State Rep. Lance Gooden,R-Terrell has filed House Bill 192, which would make it a Class A misdemeanor to use an unmanned vehicle or aircraft to capture video or photographs on private property without the consent of the property owner or occupant. The bill is co-sponsored by state Sen. John Whitmire, D-Houston.

"It was brought to my attention that it's a growing practice," Whitmire said. "Individuals and different non-governmental entities are launching drones for personal use" and there are privacy concerns. "I'm not sure if it's a huge problem, but from indication the practice will continue to grow."
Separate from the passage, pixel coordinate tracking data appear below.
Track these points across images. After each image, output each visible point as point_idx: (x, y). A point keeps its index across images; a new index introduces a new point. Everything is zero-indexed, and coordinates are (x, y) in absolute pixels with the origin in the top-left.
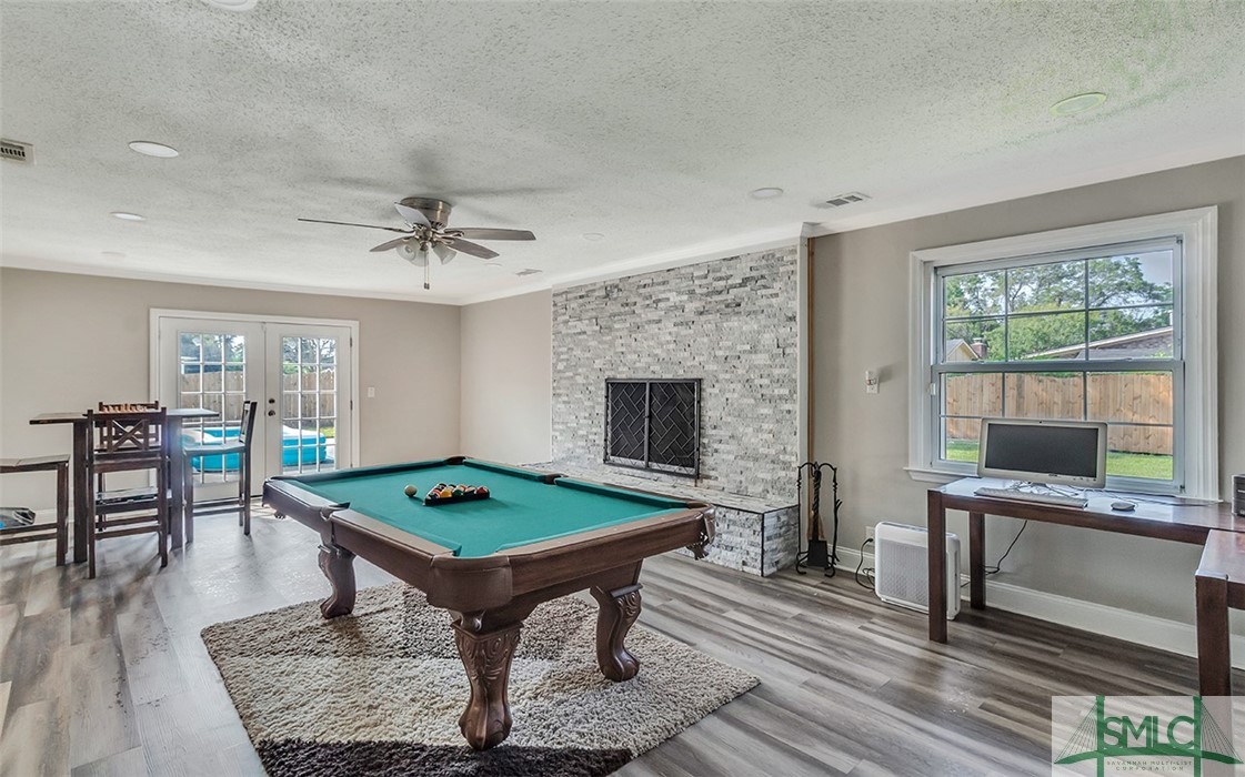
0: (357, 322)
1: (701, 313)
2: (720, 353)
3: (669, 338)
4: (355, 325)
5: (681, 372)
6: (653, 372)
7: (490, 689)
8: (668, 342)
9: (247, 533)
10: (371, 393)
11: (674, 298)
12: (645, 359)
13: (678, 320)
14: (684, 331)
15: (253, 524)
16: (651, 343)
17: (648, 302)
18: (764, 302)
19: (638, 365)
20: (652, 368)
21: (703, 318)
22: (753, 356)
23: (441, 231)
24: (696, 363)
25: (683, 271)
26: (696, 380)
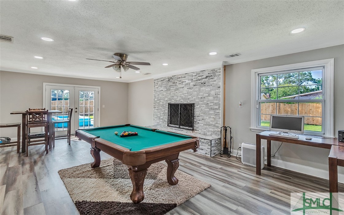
0: (100, 87)
1: (195, 86)
2: (200, 96)
3: (186, 92)
4: (99, 88)
5: (189, 101)
6: (181, 101)
7: (138, 187)
8: (185, 93)
9: (70, 144)
10: (104, 106)
11: (187, 81)
12: (179, 98)
13: (188, 87)
14: (190, 90)
15: (71, 142)
16: (181, 94)
17: (180, 82)
18: (212, 83)
19: (177, 99)
20: (181, 100)
21: (195, 87)
22: (209, 97)
23: (125, 62)
24: (193, 99)
25: (190, 74)
26: (193, 104)
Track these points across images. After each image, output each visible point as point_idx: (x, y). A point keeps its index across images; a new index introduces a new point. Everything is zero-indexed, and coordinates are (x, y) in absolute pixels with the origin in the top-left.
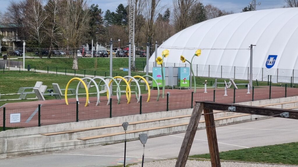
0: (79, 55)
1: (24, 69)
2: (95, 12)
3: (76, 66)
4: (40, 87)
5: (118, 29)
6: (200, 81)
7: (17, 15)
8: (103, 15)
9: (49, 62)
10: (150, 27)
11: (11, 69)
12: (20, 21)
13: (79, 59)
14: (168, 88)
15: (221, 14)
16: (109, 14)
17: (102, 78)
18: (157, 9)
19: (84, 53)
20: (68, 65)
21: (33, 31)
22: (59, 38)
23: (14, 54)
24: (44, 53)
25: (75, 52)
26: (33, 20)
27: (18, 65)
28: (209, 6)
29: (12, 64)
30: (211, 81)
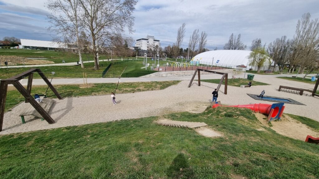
0: (177, 58)
1: (166, 60)
2: (182, 49)
3: (176, 60)
4: (168, 64)
5: (186, 53)
6: (201, 65)
7: (166, 49)
8: (183, 50)
9: (171, 59)
10: (193, 53)
11: (164, 60)
12: (166, 51)
13: (177, 59)
14: (194, 66)
15: (209, 51)
16: (185, 50)
17: (180, 63)
18: (194, 49)
19: (178, 58)
20: (175, 60)
21: (169, 53)
22: (174, 54)
23: (165, 57)
24: (171, 57)
25: (176, 57)
26: (169, 50)
27: (165, 59)
28: (206, 49)
29: (164, 59)
30: (203, 65)
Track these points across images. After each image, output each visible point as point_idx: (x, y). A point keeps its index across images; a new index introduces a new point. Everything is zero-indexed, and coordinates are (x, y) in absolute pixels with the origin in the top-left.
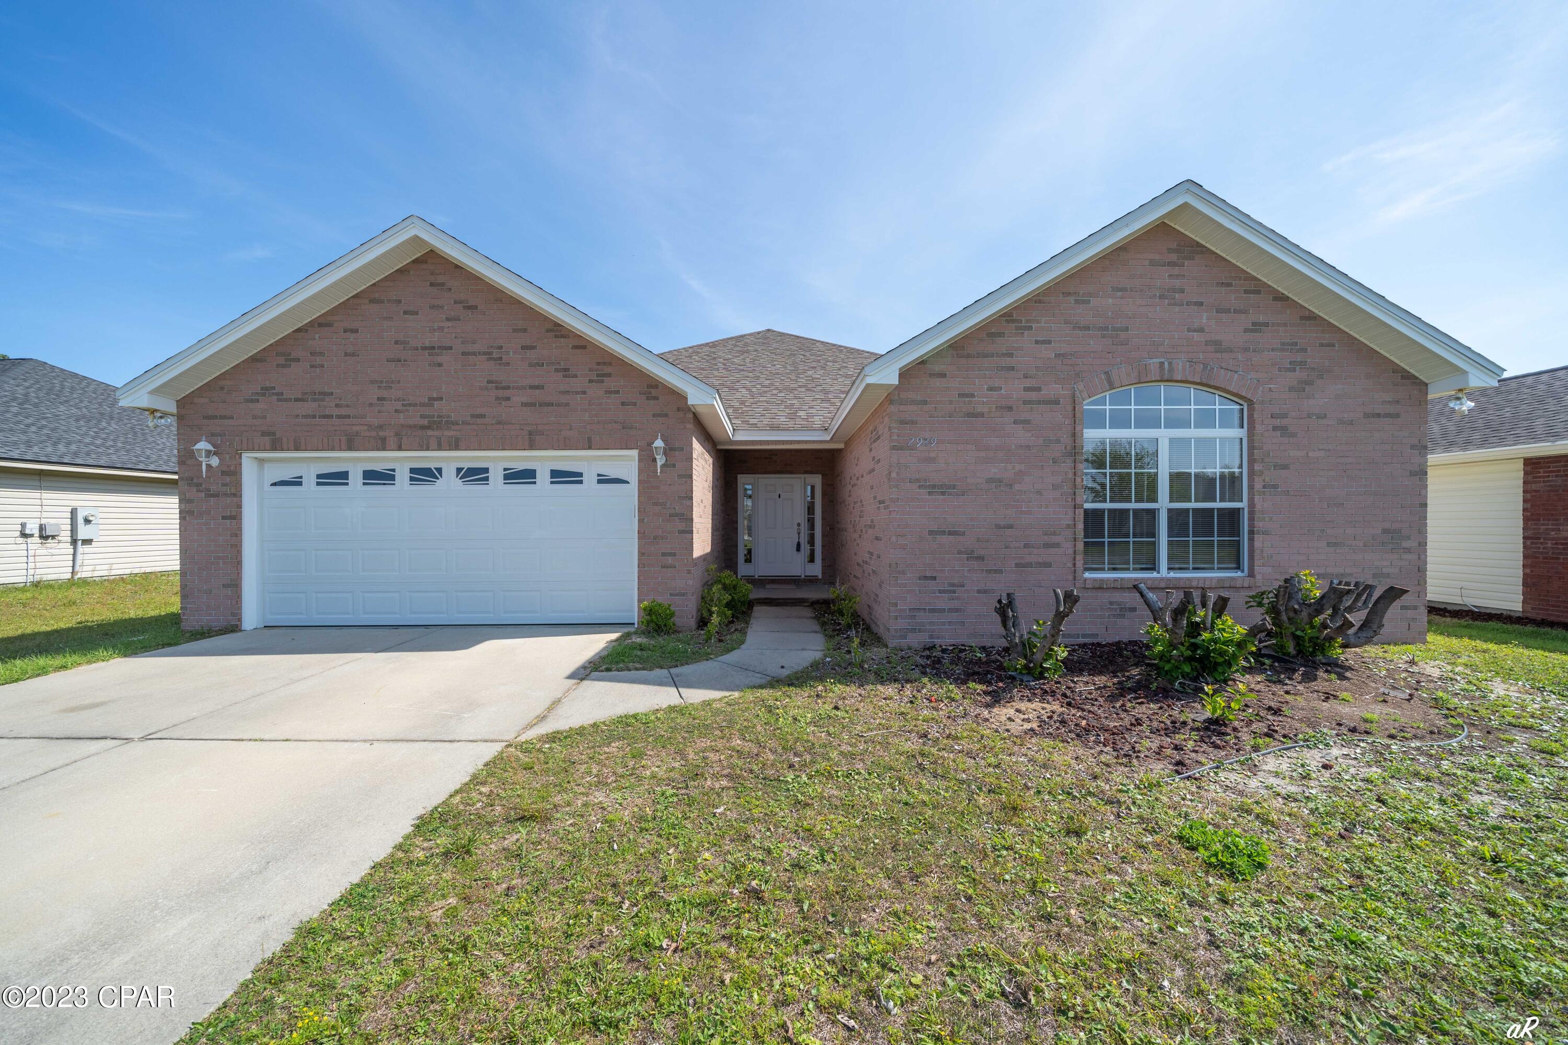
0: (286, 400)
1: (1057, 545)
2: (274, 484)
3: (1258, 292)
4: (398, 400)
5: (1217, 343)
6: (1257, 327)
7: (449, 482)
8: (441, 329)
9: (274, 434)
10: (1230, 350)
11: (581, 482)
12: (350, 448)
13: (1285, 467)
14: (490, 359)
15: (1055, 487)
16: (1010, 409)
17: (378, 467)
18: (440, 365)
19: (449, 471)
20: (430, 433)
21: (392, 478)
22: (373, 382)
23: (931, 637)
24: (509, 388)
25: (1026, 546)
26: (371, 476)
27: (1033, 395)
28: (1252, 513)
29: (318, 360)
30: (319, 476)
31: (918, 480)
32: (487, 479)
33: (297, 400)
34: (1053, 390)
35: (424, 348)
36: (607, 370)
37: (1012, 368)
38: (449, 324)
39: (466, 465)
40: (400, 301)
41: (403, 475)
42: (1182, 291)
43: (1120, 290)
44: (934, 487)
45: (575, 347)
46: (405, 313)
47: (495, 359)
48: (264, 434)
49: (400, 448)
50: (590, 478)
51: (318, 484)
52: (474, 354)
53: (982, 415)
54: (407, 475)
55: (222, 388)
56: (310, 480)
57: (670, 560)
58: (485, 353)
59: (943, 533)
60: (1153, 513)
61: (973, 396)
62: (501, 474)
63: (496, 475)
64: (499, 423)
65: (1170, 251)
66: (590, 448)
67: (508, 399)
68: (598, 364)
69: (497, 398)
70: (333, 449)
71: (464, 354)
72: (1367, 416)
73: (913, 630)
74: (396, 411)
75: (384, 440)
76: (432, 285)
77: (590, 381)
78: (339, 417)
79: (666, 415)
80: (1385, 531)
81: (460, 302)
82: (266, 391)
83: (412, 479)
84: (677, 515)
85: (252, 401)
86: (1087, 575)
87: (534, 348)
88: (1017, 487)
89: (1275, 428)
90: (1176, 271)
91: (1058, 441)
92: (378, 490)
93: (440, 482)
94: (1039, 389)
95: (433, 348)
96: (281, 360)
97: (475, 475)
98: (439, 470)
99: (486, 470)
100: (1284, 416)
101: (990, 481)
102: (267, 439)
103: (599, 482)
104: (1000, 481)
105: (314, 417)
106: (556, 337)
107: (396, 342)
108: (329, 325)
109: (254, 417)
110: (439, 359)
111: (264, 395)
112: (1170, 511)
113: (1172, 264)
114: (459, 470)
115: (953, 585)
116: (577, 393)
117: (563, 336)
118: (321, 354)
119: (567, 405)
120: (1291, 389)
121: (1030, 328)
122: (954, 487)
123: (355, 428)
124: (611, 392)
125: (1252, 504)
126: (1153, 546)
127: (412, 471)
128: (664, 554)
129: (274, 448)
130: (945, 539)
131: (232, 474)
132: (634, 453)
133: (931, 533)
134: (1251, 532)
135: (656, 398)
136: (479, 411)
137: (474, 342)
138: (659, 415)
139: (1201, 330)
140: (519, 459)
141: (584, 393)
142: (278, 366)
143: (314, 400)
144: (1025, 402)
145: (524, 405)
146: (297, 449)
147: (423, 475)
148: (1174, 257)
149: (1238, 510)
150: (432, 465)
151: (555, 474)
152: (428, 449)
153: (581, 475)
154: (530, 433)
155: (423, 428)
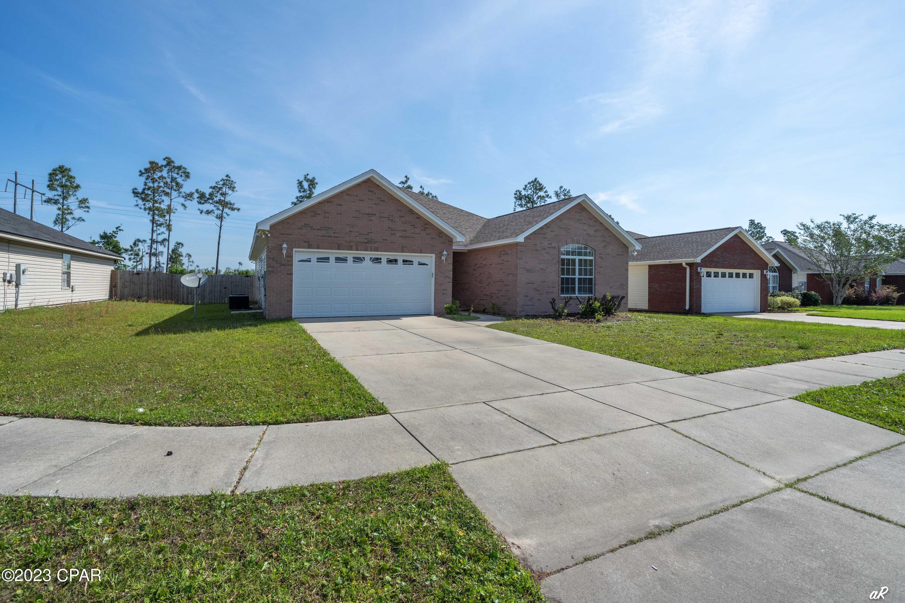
0: (314, 229)
1: (555, 287)
2: (299, 261)
3: (597, 222)
4: (357, 232)
5: (588, 234)
6: (596, 231)
7: (367, 263)
8: (372, 207)
9: (309, 242)
10: (591, 236)
11: (412, 264)
12: (338, 249)
13: (602, 267)
14: (389, 220)
15: (555, 271)
16: (545, 249)
17: (341, 256)
18: (371, 220)
19: (367, 259)
20: (368, 245)
21: (346, 260)
22: (347, 225)
23: (527, 313)
24: (395, 230)
25: (548, 287)
26: (338, 259)
27: (550, 246)
28: (595, 279)
29: (327, 215)
30: (318, 259)
31: (524, 268)
32: (381, 262)
33: (318, 230)
34: (554, 244)
35: (366, 214)
36: (427, 226)
37: (546, 238)
38: (375, 206)
39: (374, 257)
40: (358, 196)
41: (350, 259)
42: (581, 220)
43: (569, 218)
44: (528, 270)
45: (417, 218)
46: (359, 200)
47: (391, 220)
48: (305, 242)
49: (357, 250)
50: (415, 263)
51: (317, 262)
52: (383, 217)
53: (538, 250)
54: (352, 259)
55: (288, 223)
56: (314, 260)
57: (445, 292)
58: (387, 218)
59: (530, 283)
60: (574, 278)
61: (537, 245)
62: (386, 260)
63: (384, 261)
64: (392, 243)
65: (579, 209)
66: (421, 253)
67: (395, 234)
68: (424, 224)
69: (391, 234)
70: (332, 249)
71: (380, 217)
72: (617, 255)
73: (522, 311)
74: (356, 236)
75: (351, 246)
76: (369, 191)
77: (422, 230)
78: (334, 237)
79: (445, 243)
80: (621, 284)
81: (379, 198)
82: (306, 225)
83: (354, 261)
84: (447, 277)
85: (300, 229)
86: (562, 295)
87: (404, 217)
88: (546, 271)
89: (600, 257)
90: (580, 214)
91: (555, 259)
92: (341, 265)
93: (364, 262)
94: (551, 244)
95: (369, 214)
96: (313, 214)
97: (377, 260)
98: (364, 258)
99: (381, 259)
100: (601, 254)
101: (540, 269)
102: (306, 244)
103: (419, 264)
104: (543, 269)
105: (325, 236)
106: (411, 214)
107: (356, 211)
108: (331, 202)
109: (301, 235)
110: (371, 218)
111: (305, 227)
112: (578, 278)
113: (580, 213)
114: (371, 258)
115: (531, 298)
116: (417, 234)
117: (413, 214)
118: (328, 213)
119: (414, 238)
120: (603, 247)
121: (549, 227)
122: (532, 270)
123: (341, 242)
124: (428, 234)
125: (595, 277)
126: (574, 288)
127: (354, 258)
128: (443, 290)
129: (309, 248)
130: (530, 285)
131: (290, 256)
132: (434, 255)
133: (527, 283)
134: (595, 284)
135: (442, 237)
136: (385, 238)
137: (384, 213)
138: (443, 243)
139: (585, 231)
140: (392, 255)
141: (420, 234)
142: (311, 216)
143: (325, 230)
144: (548, 247)
145: (400, 237)
146: (318, 248)
147: (358, 260)
148: (580, 211)
149: (592, 278)
150: (361, 256)
151: (404, 261)
152: (367, 251)
153: (413, 262)
154: (402, 247)
155: (365, 243)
Gooden, whose rural district is east of Dallas, said one of his constituents prompted him to file the proposed legislation.

"His (constituent's) neighbor was using a drone to check on his cattle and it was hovering over his property," said Gooden, 30, now in his second term of office. "He asked me, 'Does that seem right to you?' I said no, it's not right. Everyone should have a reasonable expectation of privacy on their private property."

While the federal government prohibits the commercial use of unmanned aircraft for business purposes, a growing number of hobbyists are flying drones for fun, or in the case of the Kaufman County rancher, to keep tabs on roaming livestock.

The problem, Gooden said, is that drones are amazingly agile and could be used by an unscrupulous pilot to spy on neighbors, or even worse, their children.

"With these drones, you can go absolutely into someone's backyard," Gooden said. "If their children are there playing you could use that drone to see which kids are home and which kids aren't."

His message to hobbyists: "If your hobby is spying on people without their permission, then you probably need a new hobby."

The proposed bill provides exceptions for law-enforcement agencies, which may use drones only in life-threatening emergencies such as a fire, or in the pursuit of a fleeing suspect. The proposal would allow the use of drones to track possible illegal immigrants along the U.S. border.

"Our thinking is, if we wait four or five years to pass the legislation, when everyone has one (drone) and every city is using them, then it will be much more difficult to get this legislation passed," Gooden said.

Officials at the Montgomery County Sheriff's Office, which operates a $300,000 ShadowHawk drone that was purchased with federal homeland security grant funds, could not be reached for comment about the proposed bill.

In a 2011 interview, Chief Deputy Randy McDaniel said the Vanguard Industries drone would be used to provide surveillance for Montgomery County sheriff's deputies serving a warrant at a specific location, but they would not be used to track suspects' vehicles or for indiscriminate surveillance of citizens.